-- Material to process start --

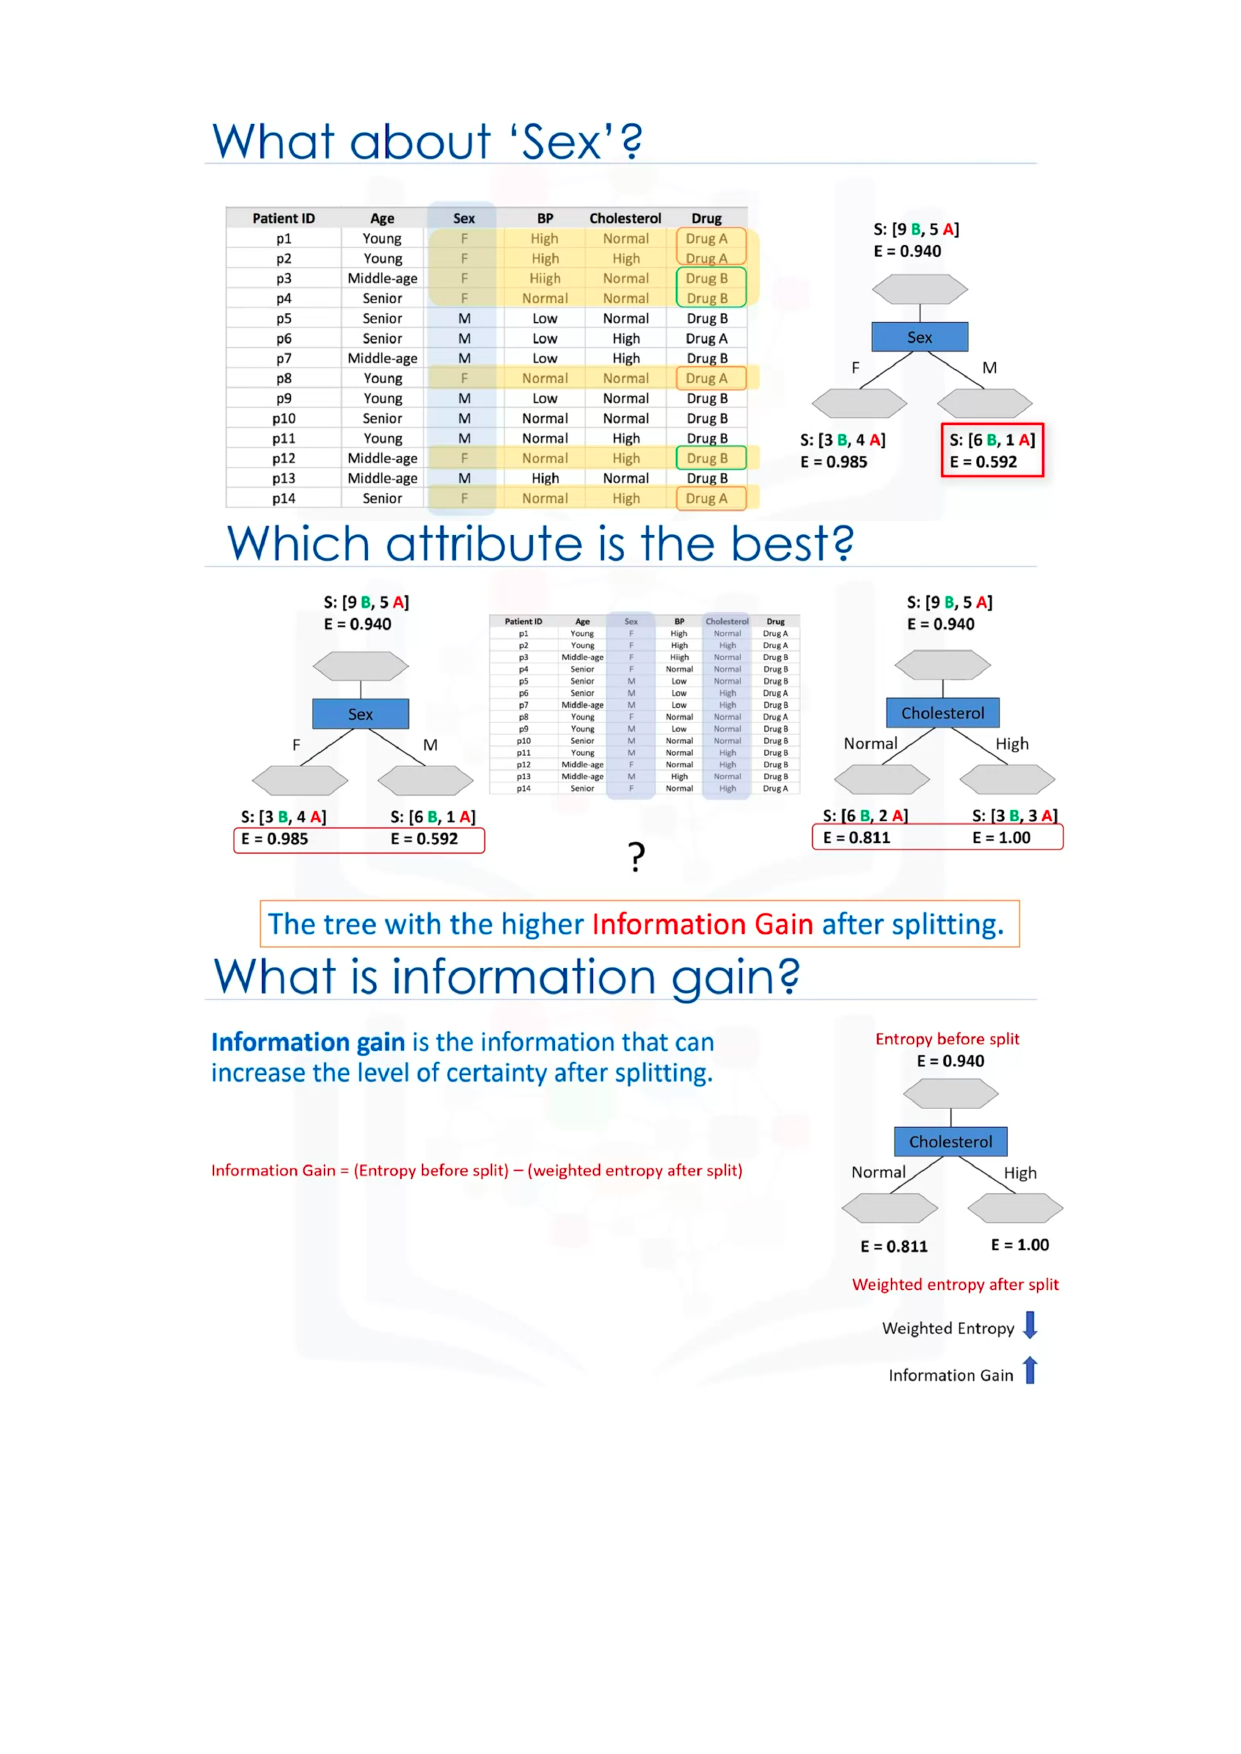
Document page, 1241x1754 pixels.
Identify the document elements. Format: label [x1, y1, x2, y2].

picture [118, 118, 1123, 1390]
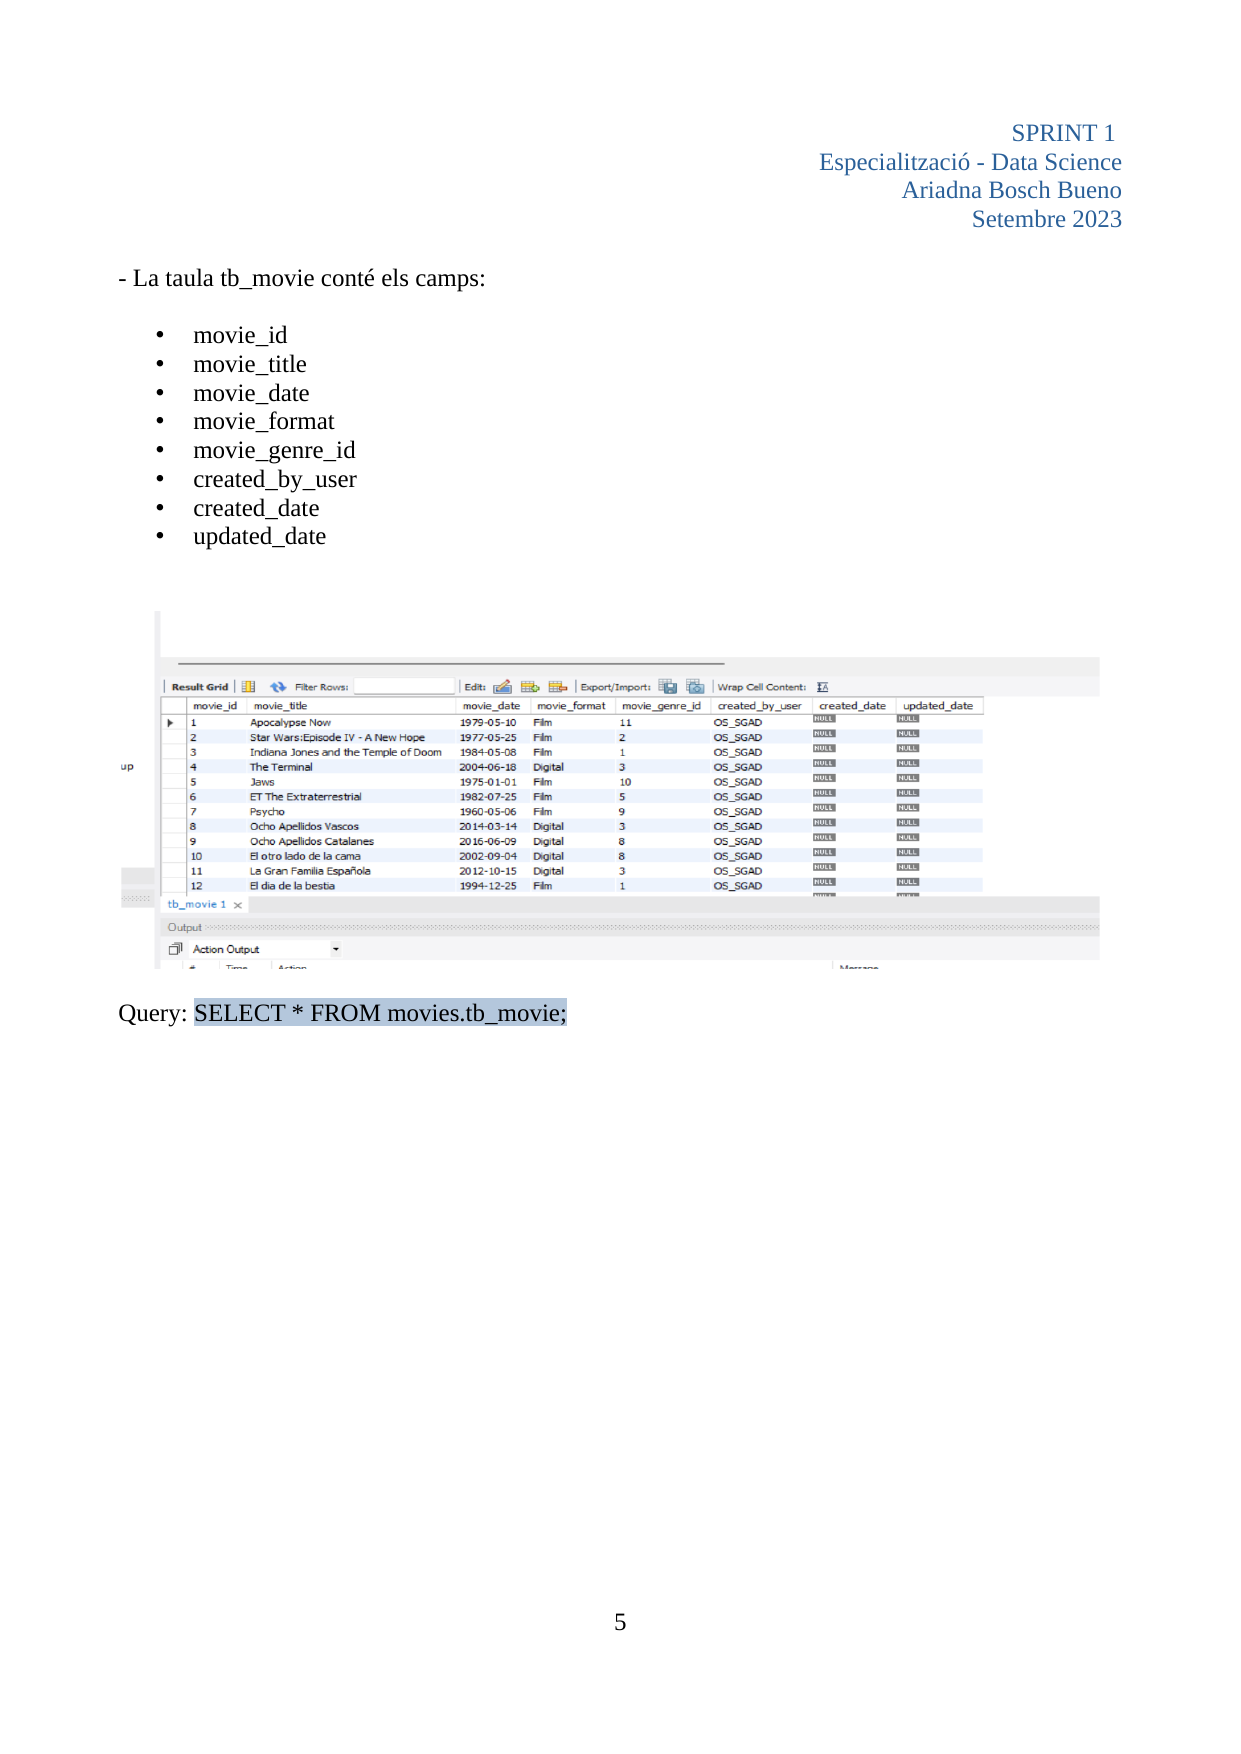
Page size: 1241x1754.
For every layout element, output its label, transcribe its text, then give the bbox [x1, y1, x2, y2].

-- Material to process end --

(Work instructions)
Collect every line of the material that contains the word "label".

(Answer to this exercise)
Identify the document elements. Format: label [x1, y1, x2, y2].
For every layout element, output its label, transcribe its text, then give the bbox [x1, y1, x2, y2].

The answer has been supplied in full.